▶ **Reading text**
━━━━

From Newsgroup: rec.arts.drwho.moderated
From Address: jphalt@aol.com
Subject: Re: jphalt's Doctor Who reviews

With Netflix still not having "Dragonfire" available, and it being a
story I'm not very interested in purchasing, I will save it for the
next McCoy run and instead move on to McGann.

The TV Movie having been covered last year, we're obviously in "audio
only" territory now.  The audios covered in this run will be:

The Company of Friends: Mary's Story
The Silver Turk
The Witch from the Well
Army of Death


Commencing with...

THE COMPANY OF FRIENDS: MARY'S STORY (BF AUDIO)

1 episode. Approx. 31 minutes. Written by: Jonathan Morris. Directed
by: Nicholas Briggs. Produced by: Nicholas Briggs.


THE PLOT

Switzerland, 1816. At a villa rented by Lord Byron, the famous poet is
spending time with Mary Shelley (Julie Cox), her husband Percy Bysshe
Shelley, her stepsister Claire Clairmont, and Byron's doctor John
Polidori. After reading from a collection of horror stories, Byron
suggests that each member of the company prepare a ghost story for the
following day, as a sort of contest.

This friendly competition is interrupted, however, by the arrival of a
badly wounded stranger: A man so burned that Polidori pronounces that
he has never seen such injuries on anyone living. The man gasps out
that he is a doctor, followed by another word as he recognizes his
current company:

"Frankenstein!"


CHARACTERS

The Doctor: Paul McGann gets to play multiple variants of his Doctor.
We see the self-assured Doctor of the last part of The TV Movie, a man
with seemingly no care in the world. We also see an embittered Doctor,
a man who has lost much and perhaps everything. Then there is the
burned and badly-injured Doctor who slips in and out of coherence.
Finally, there is the monster - a Doctor so wounded and mutated that
he becomes violent, out-of-control, more animal than man. Given the
chance to show so much variety within the story's scant thirty
minutes, McGann throws himself into it with relish.

━━━━

▶ **Entries**

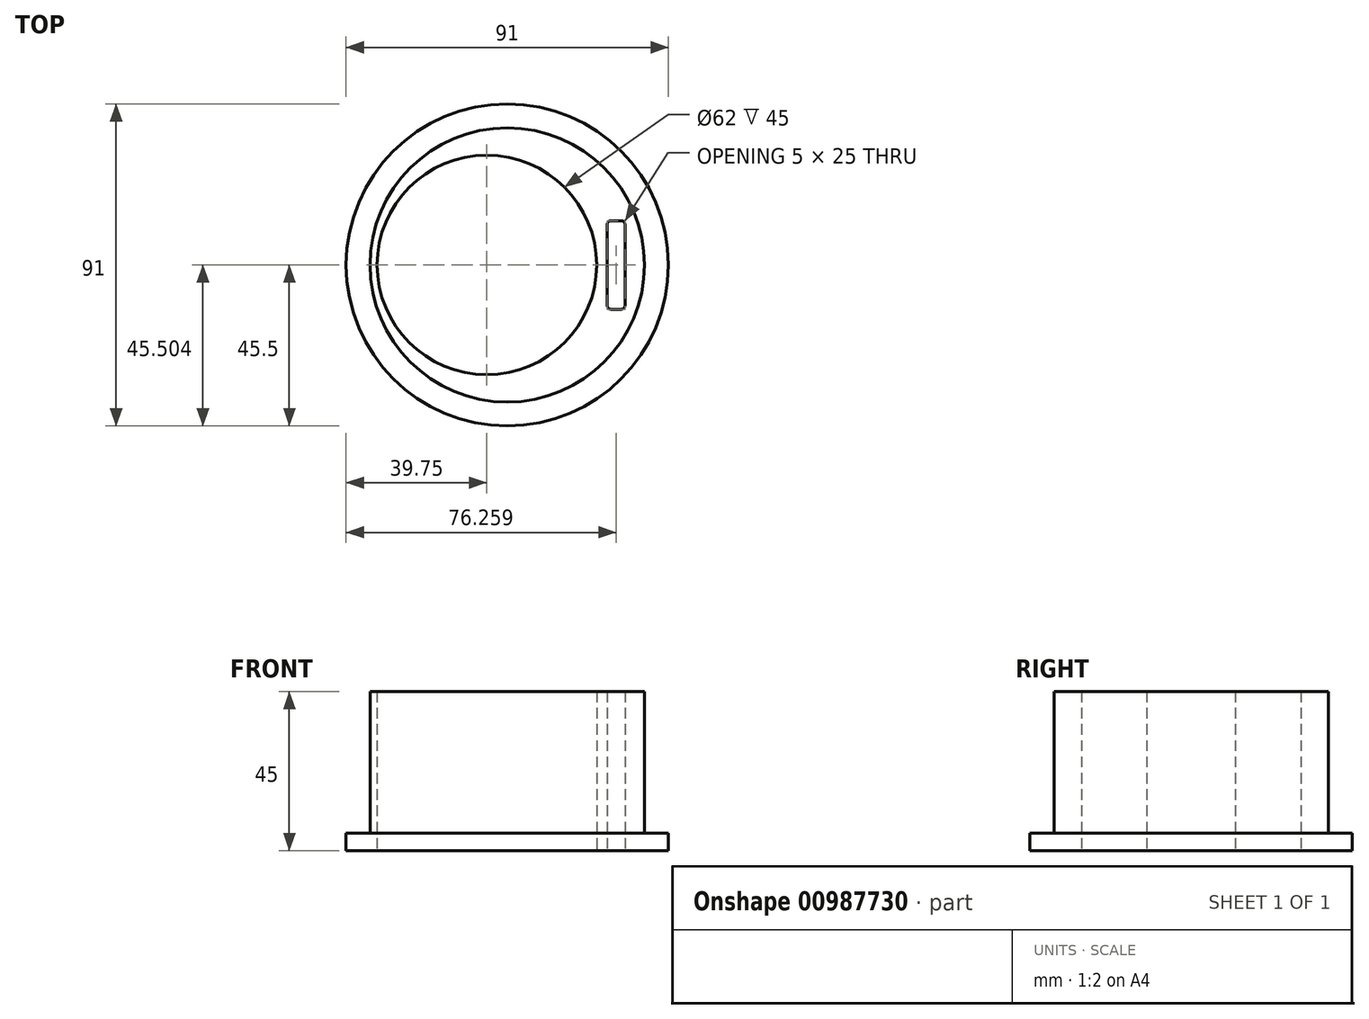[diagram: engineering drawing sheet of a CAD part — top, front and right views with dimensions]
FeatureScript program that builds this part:
annotation { "Feature Type Name" : "Feature", "Feature Type Description" : "" }
export const myFeature = defineFeature(function(context is Context, id is Id, definition is map)
    precondition{}
    {
        {
            var Q0;
            Q0=qCreatedBy(makeId("Top.planeOp"),FACE);
            var sketch = newSketch(context, id + "F0", { "sketchPlane" : qUnion([Q0])});
            skCircle(sketch, "E0", {"center": v(0, 0) * mm, "radius": 38.75 * mm});
            skCircle(sketch, "E1", {"center": v(-5.75, 0) * mm, "radius": 31 * mm});
            skLineSegment(sketch, "E2.bottom", {"start": v(32.26, -12.5) * mm, "end": v(29.26, -12.5) * mm});
            skLineSegment(sketch, "E2.top", {"start": v(32.26, 12.5) * mm, "end": v(29.26, 12.5) * mm});
            skLineSegment(sketch, "E2.left", {"start": v(33.26, -11.5) * mm, "end": v(33.26, 11.5) * mm});
            skLineSegment(sketch, "E2.right", {"start": v(28.26, -11.5) * mm, "end": v(28.26, 11.5) * mm});
            skPoint(sketch, "E2.middle", {"position": v(30.76, 0) * mm});
            skPoint(sketch, "E3.visualSharp", {"position": v(28.26, 12.5) * mm});
            skArc(sketch, "E3.filletArc", {"start": v(29.26, 12.5) * mm, "mid": v(28.55, 12.2) * mm, "end": v(28.26, 11.5) * mm});
            skPoint(sketch, "E4.visualSharp", {"position": v(33.26, 12.5) * mm});
            skArc(sketch, "E4.filletArc", {"start": v(33.26, 11.5) * mm, "mid": v(32.97, 12.2) * mm, "end": v(32.26, 12.5) * mm});
            skPoint(sketch, "E5.visualSharp", {"position": v(33.26, -12.5) * mm});
            skArc(sketch, "E5.filletArc", {"start": v(32.26, -12.5) * mm, "mid": v(32.97, -12.2) * mm, "end": v(33.26, -11.5) * mm});
            skPoint(sketch, "E6.visualSharp", {"position": v(28.26, -12.5) * mm});
            skArc(sketch, "E6.filletArc", {"start": v(28.26, -11.5) * mm, "mid": v(28.55, -12.2) * mm, "end": v(29.26, -12.5) * mm});
            skCircle(sketch, "E7", {"center": v(0, 0) * mm, "radius": 45.5 * mm});
            skSolve(sketch);
        }
        {
            var Q0;
            Q0=makeQuery(id+"F0.imprint","IMPRINT",FACE,{"disambiguationData":[TD([[makeQuery(id+"F0.imprint","IMPRINT",EDGE,{"derivedFrom":sQuery(id+"F0.wireOp",EDGE,"E0")}),-1.0]])]});
            extrude(context, id + "F1", {"entities" : qUnion([Q0]), "depth" : 5 * mm, "offsetDistance" : 25 * mm});
        }
        {
            var Q0;
            Q0=makeQuery(id+"F0.imprint","IMPRINT",FACE,{"disambiguationData":[TD([[makeQuery(id+"F0.imprint","IMPRINT",EDGE,{"derivedFrom":sQuery(id+"F0.wireOp",EDGE,"E0")}),1.0]])]});
            extrude(context, id + "F2", {"entities" : qUnion([Q0]), "operationType" : NewBodyOperationType.ADD, "depth" : 45 * mm, "offsetDistance" : 25 * mm});
        }
    });
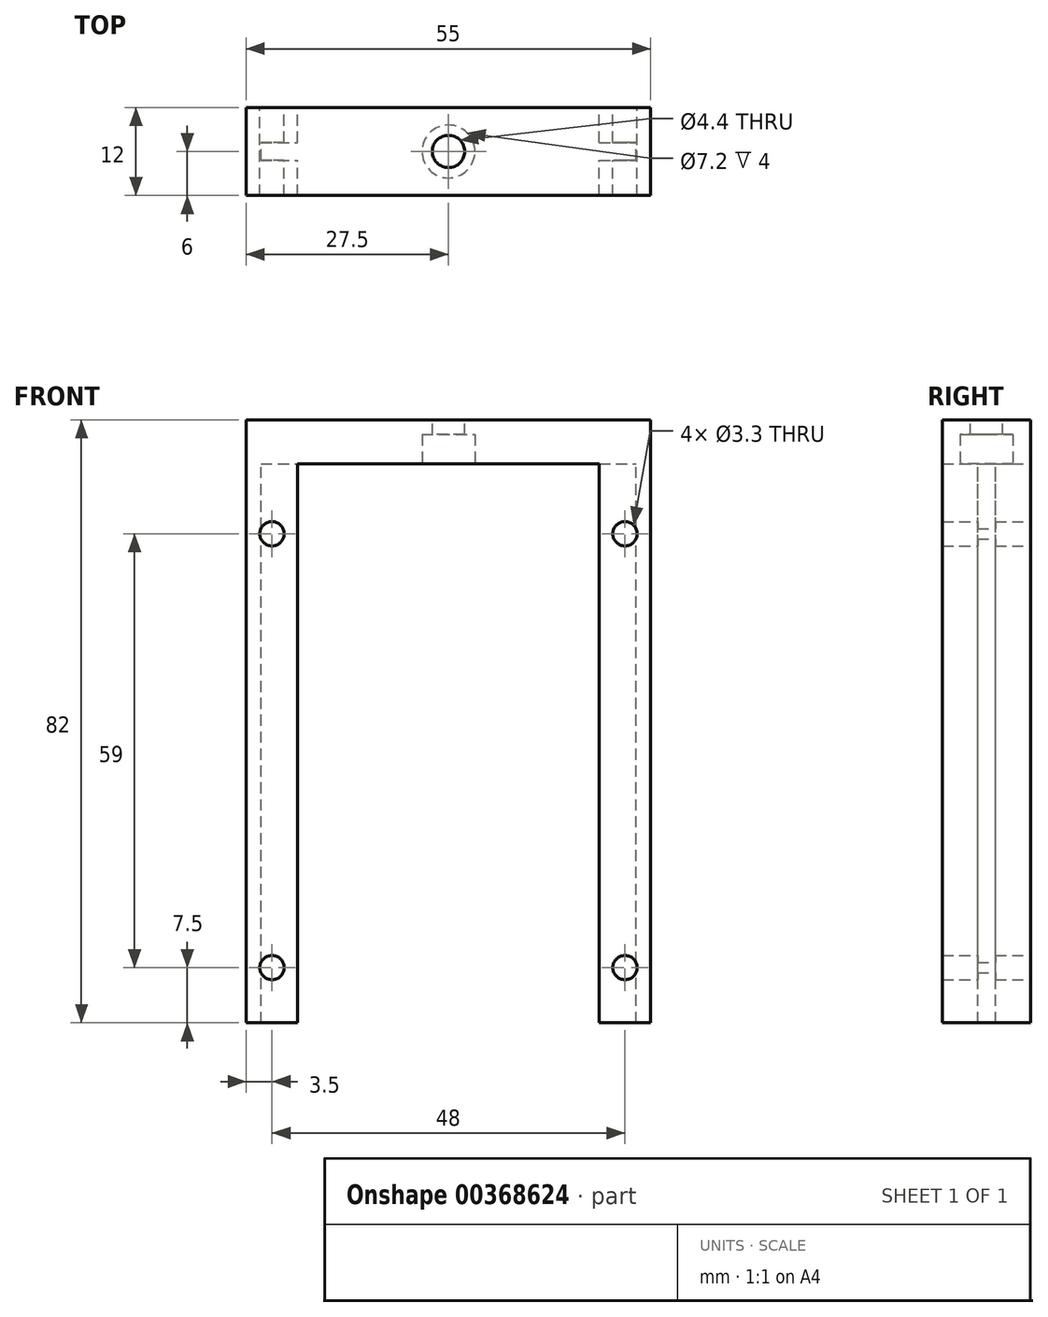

━━━━

▶ **Required work**
A - In the Doctor Who audio review, who wrote The Company of Friends: Mary's Story?
B - Pick up the Doctor Who audio review after its last sentence and keep writing it.

▶ **Answer set**
A - Jonathan Morris

B -
Mary: The title of the story is Mary's Story, and the narrative is
seen entirely through her eyes. Julie Cox is very good as Mary,
depicted as having run off with the much older Percy at the promise of
adventures that never came. The young woman is already jaded by the
reality of a man who "does not believe in fidelity" and who is prone
to mania under the influence of laudanum. Writer Jonathan Morris is
very conscious of this as a companion introduction story, even if this
companion also happens to be a historical figure. His script makes
sure to highlight the traits needed in an engaging companion,
showcasing Mary as strong-willed, compassionate, and observant.
Further depth will likely be added by the full-length stories to come,
but Cox's performance and Morris' script already have her feeling like
a full character even in this short piece.


THOUGHTS

The best of the one-episode stories featured in The Company of
Friends, and the only of these four stories that Big Finish has to
date seen fit to follow up. Mary's Story is far from the first work to
explore the summer that spawned The Vampyre and Frankenstein. Like Ken
Russell's muddled film Gothic, this episode plays with the idea of
genuinely fantastical events inspiring the supernatural tales.

Bits of Frankenstein can be spotted throughout the piece. Percy
Shelley's mania as he cries, "He's aliiive!" is an obvious echo of the
Boris Karloff movie, as are references to fire and torch-wielding
villagers. There's even a line that winks at the confusion caused by
the later film series, wherein "Frankenstein" became the monster
instead of the scientist.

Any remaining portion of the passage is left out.